No intention to make an offer for BCA Marketplace plc (“BCA”)

 

6 July 2018

NOT FOR RELEASE, PUBLICATION OR DISTRIBUTION IN WHOLE OR IN PART IN, INTO OR FROM ANY JURISDICTION WHERE TO DO SO WOULD CONSTITUTE A VIOLATION OF THE RELEVANT LAWS OR REGULATIONS OF THAT JURISDICTION

THIS ANNOUNCEMENT CONTAINS INSIDE INFORMATION

FOR IMMEDIATE RELEASE

6 July 2018

No intention to make an offer for BCA Marketplace plc (“BCA”)
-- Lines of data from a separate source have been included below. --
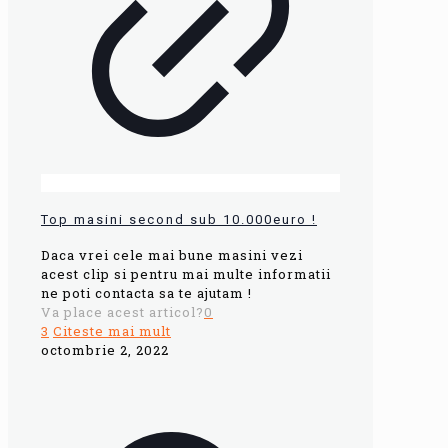
Top masini second sub 10.000euro !
Daca vrei cele mai bune masini vezi
acest clip si pentru mai multe informatii
ne poti contacta sa te ajutam !
Va place acest articol?
0
3
Citeste mai mult
octombrie 2, 2022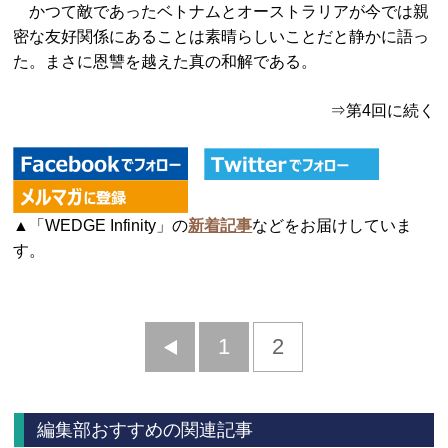
かつて敵であったベトナムとオーストラリアが今では親
密な友好関係にあることは素晴らしいことだと静かに語っ
た。まさに恩讐を越えた真の和解である。
⇒第4回に続く
▲「WEDGE Infinity」の
新着記事
などをお届けしていま
す。
前
1
2
へ
編集部おすすめの関連記事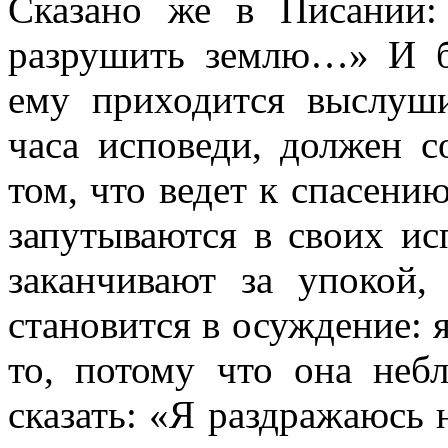
Сказано же в Писании
разрушить землю…» И б
ему приходится выслуши
часа исповеди, должен с
том, что ведет к спасению
запутываются в своих исп
заканчивают за упокой,
становится в осуждение: 
то, потому что она небл
сказать: «Я раздражаюсь н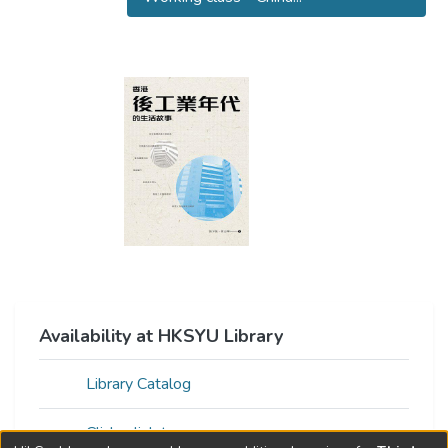
Availability at HKSYU Library
Library Catalog
Click a link to access resource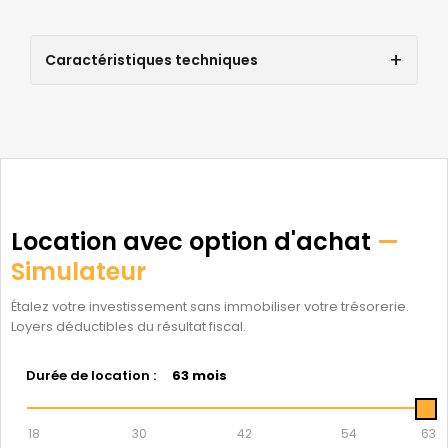
Caractéristiques techniques
Location avec option d'achat
—
Simulateur
Étalez votre investissement sans immobiliser votre trésorerie.
Loyers déductibles du résultat fiscal.
Durée de location :
63 mois
18
30
42
54
63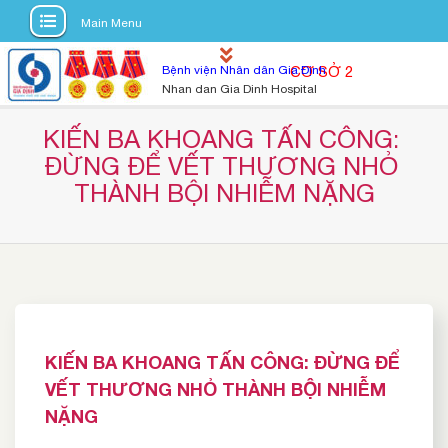
Main Menu
S
Bệnh viện Nhân dân Gia Định
CƠ SỞ 2
k
Nhan dan Gia Dinh Hospital
i
p
KIẾN BA KHOANG TẤN CÔNG: 
t
ĐỪNG ĐỂ VẾT THƯƠNG NHỎ 
o
THÀNH BỘI NHIỄM NẶNG
c
o
n
t
e
n
t
KIẾN BA KHOANG TẤN CÔNG: ĐỪNG ĐỂ
VẾT THƯƠNG NHỎ THÀNH BỘI NHIỄM
NẶNG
Further to its announcement of 10 June 2018, Apax Partners LLP (“Apax”) confirms that neither Apax nor any funds advised by Apax (the “Apax Funds”) intend to make an offer for BCA.  This is a statement to which Rule 2.8 of the Takeover Code (the “Code”) applies.

Takeover Code note

Under Note 2 on Rule 2.8 of the Code, Apax and the Apax Funds reserve the right to set the restrictions in Rule 2.8 aside in the following circumstances:

a)     with the agreement of the board of BCA;

b)     if a third party announces a firm intention to make an offer for BCA;

c)     if BCA announces a “whitewash” proposal (see Note 1 of the Notes on Dispensations from Rule 9) or a reverse takeover (as defined in the Code); or

d)     if there has been a material change of circumstances (as determined by the Takeover Panel).